_What to do_
Lay out the lines of the records as a Markdown table, starting at the line containing "Αρχική σελίδα" and ending with the last line of the records. Use a column named No. for the row number and a column named Text for the line, and skip any blank lines.

* * *

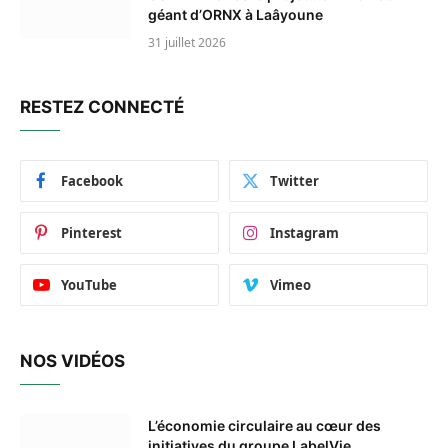
géant d’ORNX à Laâyoune
31 juillet 2026
RESTEZ CONNECTÉ
Facebook
Twitter
Pinterest
Instagram
YouTube
Vimeo
NOS VIDÉOS
L’économie circulaire au cœur des
initiatives du groupe LabelVie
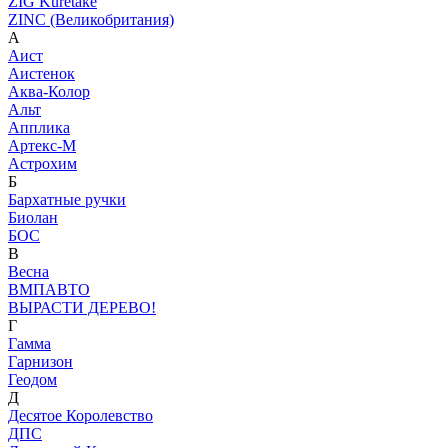
ZIG Kuretake
ZINC (Великобритания)
А
Аист
Аистенок
Аква-Колор
Альт
Апплика
Артекс-М
Астрохим
Б
Бархатные ручки
Биолан
БОС
В
Весна
ВМПАВТО
ВЫРАСТИ ДЕРЕВО!
Г
Гамма
Гарнизон
Геодом
Д
Десятое Королевство
ДПС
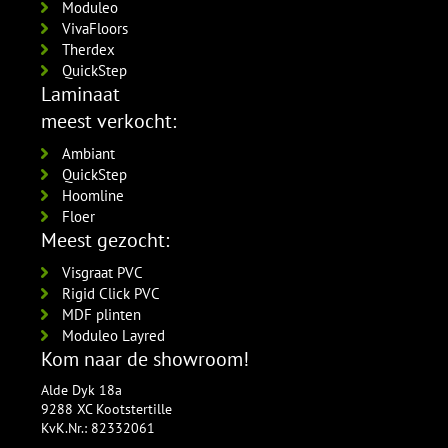
5554.1211.19
Moduleo
per lengte: 2.4 mm, € 21,95 p/st
VivaFloors
Therdex
QuickStep
Laminaat
meest verkocht:
Ambiant
QuickStep
Hoomline
Floer
Meest gezocht:
Visgraat PVC
Rigid Click PVC
MDF plinten
Moduleo Layred
Kom naar de showroom!
Alde Dyk 18a
9288 XC Kootstertille
KvK.Nr.: 82332061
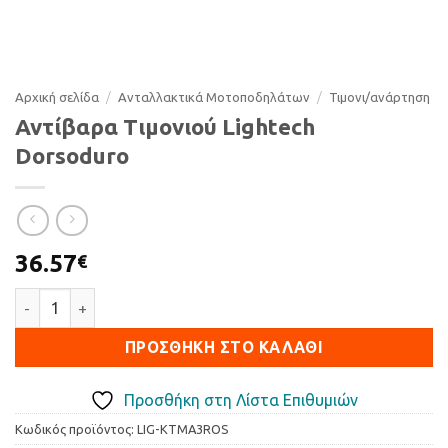
Αρχική σελίδα
/
Ανταλλακτικά Μοτοποδηλάτων
/
Τιµονι/ανάρτηση
Αντίβαρα Τιμονιού Lightech
Dorsoduro
36.57
€
Αντίβαρα Τιμονιού Lightech Dorsoduro ποσότητα
ΠΡΟΣΘΉΚΗ ΣΤΟ ΚΑΛΆΘΙ
Προσθήκη στη Λίστα Επιθυμιών
Κωδικός προϊόντος:
LIG-KTMA3ROS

* * *

_Exercise solution_
| No. | Text |
|---|---|
| 1 | Αρχική σελίδα |
| 2 | / |
| 3 | Ανταλλακτικά Μοτοποδηλάτων |
| 4 | / |
| 5 | Τιµονι/ανάρτηση |
| 6 | Αντίβαρα Τιμονιού Lightech |
| 7 | Dorsoduro |
| 8 | 36.57 |
| 9 | € |
| 10 | Αντίβαρα Τιμονιού Lightech Dorsoduro ποσότητα |
| 11 | ΠΡΟΣΘΉΚΗ ΣΤΟ ΚΑΛΆΘΙ |
| 12 | Προσθήκη στη Λίστα Επιθυμιών |
| 13 | Κωδικός προϊόντος: |
| 14 | LIG-KTMA3ROS |